Он привычно подавил вздох. Вид и у женщины, и у девочки был далеко не презентабельный: аккуратные и чистые, но сильно поношенные вещи, стоптанные в прах туфельки. Контраст с его собственным нарядом просто разительный. На людей, путешествующих исключительно первым классом, компания явно не тянула. Тем более, что Гурьев, который не особенно жаловал попутчиков в принципе, распорядился выкупить купе целиком.
Женщина смотрела на Гурьева. В ёё взгляде не было ничего, кроме отчаяния. Я бы на её месте попробовал общий вагон или, в крайнем случае, смешанный, подумал Гурьев. Но мягкий?! Какой нетривиальный ход, однако.

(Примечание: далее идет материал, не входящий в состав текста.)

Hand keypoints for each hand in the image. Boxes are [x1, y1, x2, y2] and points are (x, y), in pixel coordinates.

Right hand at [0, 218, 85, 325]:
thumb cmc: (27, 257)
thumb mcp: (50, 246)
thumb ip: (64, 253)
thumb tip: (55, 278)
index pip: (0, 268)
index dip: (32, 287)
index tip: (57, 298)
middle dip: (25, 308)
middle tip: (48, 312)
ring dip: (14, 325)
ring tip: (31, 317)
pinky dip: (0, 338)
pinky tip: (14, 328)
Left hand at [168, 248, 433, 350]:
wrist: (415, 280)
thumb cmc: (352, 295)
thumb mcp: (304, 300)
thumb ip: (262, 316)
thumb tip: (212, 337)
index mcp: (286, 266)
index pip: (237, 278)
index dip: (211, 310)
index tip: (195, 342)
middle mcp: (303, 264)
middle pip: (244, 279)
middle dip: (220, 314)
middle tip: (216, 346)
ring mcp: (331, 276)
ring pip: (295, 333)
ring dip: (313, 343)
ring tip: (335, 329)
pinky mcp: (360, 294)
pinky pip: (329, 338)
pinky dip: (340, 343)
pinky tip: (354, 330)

Всё, абсолютно всё было написано у непрошеной попутчицы на лице. Он умел читать по лицам куда более сложные послания. Выучился. Что же мне с вами делать-то, снова вздохнул Гурьев. И как вам мимо кондуктора на перроне удалось проскочить, вот что интересно. Ладно. Действовать будем, как сказал бы товарищ секретарь ЦК Сан Саныч Городецкий, в соответствии с обстановкой. Он знал, что прокачал[1] всё абсолютно верно: вещей у женщины не было. Никаких. Ему потребовалось не больше секунды на раздумья.

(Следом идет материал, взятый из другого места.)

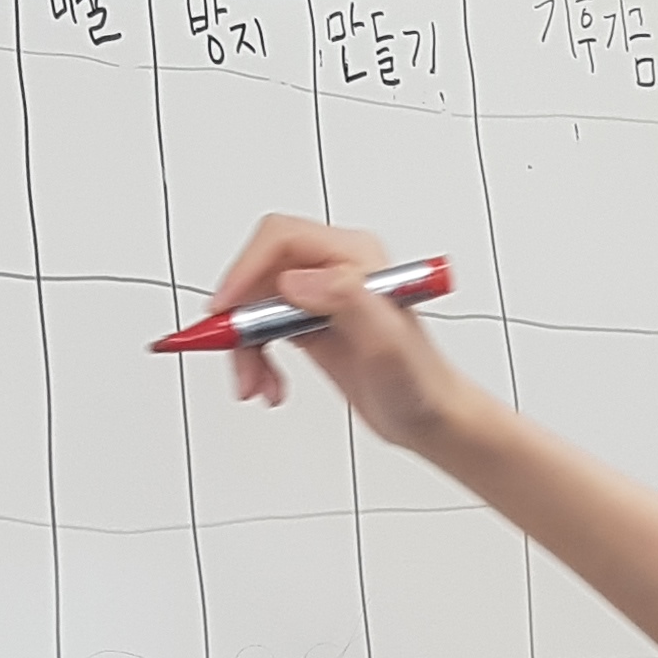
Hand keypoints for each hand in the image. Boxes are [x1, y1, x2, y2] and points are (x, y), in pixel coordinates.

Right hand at [203, 214, 490, 455]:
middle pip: (260, 273)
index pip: (282, 240)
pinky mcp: (311, 323)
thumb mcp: (387, 345)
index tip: (226, 309)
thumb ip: (349, 302)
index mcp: (355, 259)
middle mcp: (335, 270)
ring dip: (245, 347)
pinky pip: (263, 330)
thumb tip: (299, 281)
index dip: (244, 270)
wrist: (430, 417)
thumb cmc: (421, 384)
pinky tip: (270, 385)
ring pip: (255, 304)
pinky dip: (255, 359)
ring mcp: (321, 297)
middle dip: (241, 318)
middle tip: (235, 358)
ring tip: (255, 385)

Гурьев сделал вид, что несказанно рад своим гостям:
— Доброе утро. Вы не стойте в дверях-то, проходите. Скоро трогаемся.
— Да… Что? — проговорила женщина едва слышно. Было видно, что тон Гурьева сбил её с толку.
— Проходите, — повторил Гурьев. Он не просто лучился радушием и спокойствием. Он и был — само спокойствие, само радушие. — Проходите, проходите, смелей. Усаживайтесь, вот так, по ходу поезда, чтобы девочку не укачало. Вам ехать-то далеко?

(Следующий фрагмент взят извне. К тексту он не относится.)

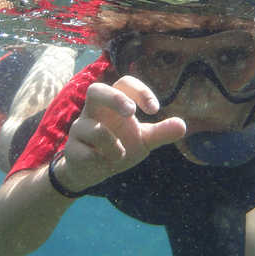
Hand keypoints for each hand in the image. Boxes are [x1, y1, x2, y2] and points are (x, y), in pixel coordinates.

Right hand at [55, 75, 185, 190]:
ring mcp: (79, 129)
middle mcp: (93, 111)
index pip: (124, 84)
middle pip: (95, 90)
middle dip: (114, 99)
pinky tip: (101, 164)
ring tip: (120, 155)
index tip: (155, 109)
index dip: (140, 90)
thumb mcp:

В глазах у женщины снова загорелся лихорадочный огонёк. Дикой, невероятной надежды. Готовности на всё, абсолютно на всё, только… И, конечно же, страха. Того самого страха, который, кажется, уже навечно угнездился едва ли не в каждом из живущих — здесь и сейчас. Гурьев моргнул, пряча за этим рассеянным движением пристальную цепкость профессионального внимания, отточенного годами соответствующих тренировок, и улыбнулся — ободряюще, даже ласково. Сколько лет, подумал он, пора привыкнуть уже, а вот, поди ж ты — не могу. Не могу. Боже, какое милое лицо, что сделалось с ним, смотреть нельзя. И девчушка — просто кукла, глазёнышки, как два шоколадных уголька, — только бледненькая, не то, что витаминов — просто еды, и той, видно, не хватает.